## About this exercise
Each entry below is to be transcribed exactly; pictures are not copied.

## Provided data
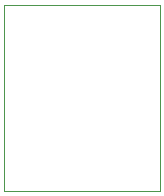
<source format=gbr>
%TF.GenerationSoftware,KiCad,Pcbnew,(5.1.10)-1*%
%TF.CreationDate,2021-07-28T11:58:59-05:00*%
%TF.ProjectId,AD7156-Breakout,41443731-3536-42d4-9272-65616b6f7574,rev?*%
%TF.SameCoordinates,Original*%
%TF.FileFunction,Profile,NP*%
%FSLAX46Y46*%
G04 Gerber Fmt 4.6, Leading zero omitted, Abs format (unit mm)*
G04 Created by KiCad (PCBNEW (5.1.10)-1) date 2021-07-28 11:58:59*
%MOMM*%
%LPD*%
G01*
G04 APERTURE LIST*
%TA.AperFunction,Profile*%
%ADD10C,0.050000*%
%TD*%
G04 APERTURE END LIST*
D10*
X159004000Y-94996000D02*
X159004000Y-110744000D01*
X145796000Y-94996000D02*
X159004000Y-94996000D01*
X145796000Y-110744000D02*
X145796000Y-94996000D01*
X159004000Y-110744000D02*
X145796000Y-110744000D01*
M02*

</source>
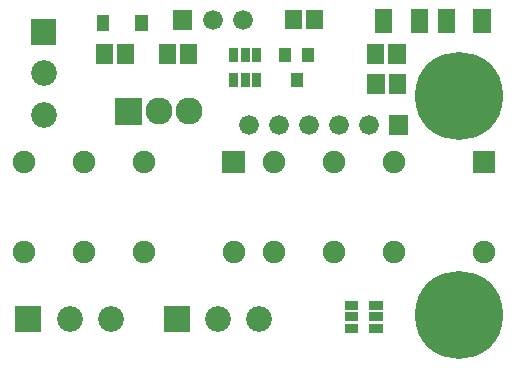
<source format=gbr>
G04 start of page 5 for group -4063 idx -4063 *
G04 Title: (unknown), componentmask *
G04 Creator: pcb 20110918 *
G04 CreationDate: Sun 03 Feb 2013 01:34:53 AM GMT UTC *
G04 For: petersen *
G04 Format: Gerber/RS-274X *
G04 PCB-Dimensions: 170000 120000 *
G04 PCB-Coordinate-Origin: lower left *
%MOIN*%
%FSLAX25Y25*%
%LNTOPMASK*%
%ADD58R,0.0420X0.0420*%
%ADD57R,0.0572X0.0572*%
%ADD56R,0.0300X0.0300*%
%ADD55R,0.0400X0.0400*%
%ADD54C,0.2937*%
%ADD53C,0.0750*%
%ADD52C,0.0860*%
%ADD51C,0.0900*%
%ADD50C,0.0660*%
%ADD49C,0.0001*%
G54D49*G36*
X57700Y117800D02*Y111200D01*
X64300D01*
Y117800D01*
X57700D01*
G37*
G54D50*X71000Y114500D03*
X81000D03*
G54D49*G36*
X10373Y114745D02*Y106145D01*
X18973D01*
Y114745D01*
X10373D01*
G37*
G54D51*X63000Y84000D03*
X53000D03*
G54D49*G36*
X38500Y88500D02*Y79500D01*
X47500D01*
Y88500D01*
X38500D01*
G37*
G54D52*X14673Y96665D03*
Y82886D03*
G54D53*X48000Y67000D03*
X28000D03*
X8000D03*
G54D49*G36*
X54755Y18973D02*Y10373D01*
X63355D01*
Y18973D01*
X54755D01*
G37*
G54D52*X72835Y14673D03*
X86614D03*
G54D54*X153000Y16000D03*
G54D53*X91500Y37000D03*
X8000D03*
X28000D03*
X48000D03*
X78000D03*
X111500D03*
X131500D03*
X161500D03*
G54D49*G36*
X5255Y18973D02*Y10373D01*
X13855D01*
Y18973D01*
X5255D01*
G37*
G54D52*X23335Y14673D03*
X37114D03*
G54D54*X153000Y89000D03*
G54D49*G36*
X129700Y82800D02*Y76200D01*
X136300D01*
Y82800D01*
X129700D01*
G37*
G36*
X157750Y70750D02*Y63250D01*
X165250D01*
Y70750D01*
X157750D01*
G37*
G54D53*X131500Y67000D03*
G54D50*X123000Y79500D03*
X113000D03*
G54D53*X111500Y67000D03*
G54D50*X103000Y79500D03*
X93000D03*
X83000D03*
G54D53*X91500Y67000D03*
G54D49*G36*
X74250Y70750D02*Y63250D01*
X81750D01*
Y70750D01*
X74250D01*
G37*
G54D55*X102900Y103000D02*Y102400D01*
X95100Y103000D02*Y102400D01*
X99000Y94800D02*Y94200D01*
G54D56*X81900Y95300D02*Y93700D01*
X85800Y95300D02*Y93700D01*
Y103500D02*Y101900D01*
X81900Y103500D02*Y101900D01*
X78000Y103500D02*Y101900D01*
G54D57*X105043Y114893D02*Y114107D01*
X97957Y114893D02*Y114107D01*
X149000Y115181D02*Y112819D01*
X160810Y115181D02*Y112819D01*
X139862Y115181D02*Y112819D01*
X128052Y115181D02*Y112819D01*
X132586Y93393D02*Y92607D01*
X125500Y93393D02*Y92607D01*
X132500Y103393D02*Y102607D01*
X125414Y103393D02*Y102607D01*
X63000Y103393D02*Y102607D01*
X55914Y103393D02*Y102607D01*
G54D58*X47400Y114100D02*Y112900D01*
X34500Y114100D02*Y112900D01*
G54D57*X42043Y103393D02*Y102607D01*
X34957Y103393D02*Y102607D01*
G54D56*X78000Y95300D02*Y93700D01*
X124700Y11500D02*X126300D01*
X124700Y15400D02*X126300D01*
X124700Y19300D02*X126300D01*
X116500D02*X118100D01*
X116500Y15400D02*X118100D01*
X116500Y11500D02*X118100D01*
M02*

</source>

## Result of this task
<source format=gbr>
%TF.GenerationSoftware,KiCad,Pcbnew,(5.1.10)-1*%
%TF.CreationDate,2021-07-28T11:58:59-05:00*%
%TF.ProjectId,AD7156-Breakout,41443731-3536-42d4-9272-65616b6f7574,rev?*%
%TF.SameCoordinates,Original*%
%TF.FileFunction,Profile,NP*%
%FSLAX46Y46*%
G04 Gerber Fmt 4.6, Leading zero omitted, Abs format (unit mm)*
G04 Created by KiCad (PCBNEW (5.1.10)-1) date 2021-07-28 11:58:59*
%MOMM*%
%LPD*%
G01*
G04 APERTURE LIST*
%TA.AperFunction,Profile*%
%ADD10C,0.050000*%
%TD*%
G04 APERTURE END LIST*
D10*
X159004000Y-94996000D02*
X159004000Y-110744000D01*
X145796000Y-94996000D02*
X159004000Y-94996000D01*
X145796000Y-110744000D02*
X145796000Y-94996000D01*
X159004000Y-110744000D02*
X145796000Y-110744000D01*
M02*

</source>
<source format=gbr>
G04 start of page 5 for group -4063 idx -4063 *
G04 Title: (unknown), componentmask *
G04 Creator: pcb 20110918 *
G04 CreationDate: Sun 03 Feb 2013 01:34:53 AM GMT UTC *
G04 For: petersen *
G04 Format: Gerber/RS-274X *
G04 PCB-Dimensions: 170000 120000 *
G04 PCB-Coordinate-Origin: lower left *
%MOIN*%
%FSLAX25Y25*%
%LNTOPMASK*%
%ADD58R,0.0420X0.0420*%
%ADD57R,0.0572X0.0572*%
%ADD56R,0.0300X0.0300*%
%ADD55R,0.0400X0.0400*%
%ADD54C,0.2937*%
%ADD53C,0.0750*%
%ADD52C,0.0860*%
%ADD51C,0.0900*%
%ADD50C,0.0660*%
%ADD49C,0.0001*%
G54D49*G36*
X57700Y117800D02*Y111200D01*
X64300D01*
Y117800D01*
X57700D01*
G37*
G54D50*X71000Y114500D03*
X81000D03*
G54D49*G36*
X10373Y114745D02*Y106145D01*
X18973D01*
Y114745D01*
X10373D01*
G37*
G54D51*X63000Y84000D03*
X53000D03*
G54D49*G36*
X38500Y88500D02*Y79500D01*
X47500D01*
Y88500D01*
X38500D01*
G37*
G54D52*X14673Y96665D03*
Y82886D03*
G54D53*X48000Y67000D03*
X28000D03*
X8000D03*
G54D49*G36*
X54755Y18973D02*Y10373D01*
X63355D01*
Y18973D01*
X54755D01*
G37*
G54D52*X72835Y14673D03*
X86614D03*
G54D54*X153000Y16000D03*
G54D53*X91500Y37000D03*
X8000D03*
X28000D03*
X48000D03*
X78000D03*
X111500D03*
X131500D03*
X161500D03*
G54D49*G36*
X5255Y18973D02*Y10373D01*
X13855D01*
Y18973D01*
X5255D01*
G37*
G54D52*X23335Y14673D03*
X37114D03*
G54D54*X153000Y89000D03*
G54D49*G36*
X129700Y82800D02*Y76200D01*
X136300D01*
Y82800D01*
X129700D01*
G37*
G36*
X157750Y70750D02*Y63250D01*
X165250D01*
Y70750D01*
X157750D01*
G37*
G54D53*X131500Y67000D03*
G54D50*X123000Y79500D03*
X113000D03*
G54D53*X111500Y67000D03*
G54D50*X103000Y79500D03*
X93000D03*
X83000D03*
G54D53*X91500Y67000D03*
G54D49*G36*
X74250Y70750D02*Y63250D01*
X81750D01*
Y70750D01*
X74250D01*
G37*
G54D55*X102900Y103000D02*Y102400D01*
X95100Y103000D02*Y102400D01*
X99000Y94800D02*Y94200D01*
G54D56*X81900Y95300D02*Y93700D01*
X85800Y95300D02*Y93700D01*
Y103500D02*Y101900D01*
X81900Y103500D02*Y101900D01*
X78000Y103500D02*Y101900D01*
G54D57*X105043Y114893D02*Y114107D01*
X97957Y114893D02*Y114107D01*
X149000Y115181D02*Y112819D01*
X160810Y115181D02*Y112819D01*
X139862Y115181D02*Y112819D01*
X128052Y115181D02*Y112819D01*
X132586Y93393D02*Y92607D01*
X125500Y93393D02*Y92607D01*
X132500Y103393D02*Y102607D01*
X125414Y103393D02*Y102607D01*
X63000Y103393D02*Y102607D01*
X55914Y103393D02*Y102607D01*
G54D58*X47400Y114100D02*Y112900D01*
X34500Y114100D02*Y112900D01*
G54D57*X42043Y103393D02*Y102607D01*
X34957Y103393D02*Y102607D01*
G54D56*X78000Y95300D02*Y93700D01*
X124700Y11500D02*X126300D01*
X124700Y15400D02*X126300D01*
X124700Y19300D02*X126300D01*
X116500D02*X118100D01*
X116500Y15400D02*X118100D01*
X116500Y11500D02*X118100D01*
M02*

</source>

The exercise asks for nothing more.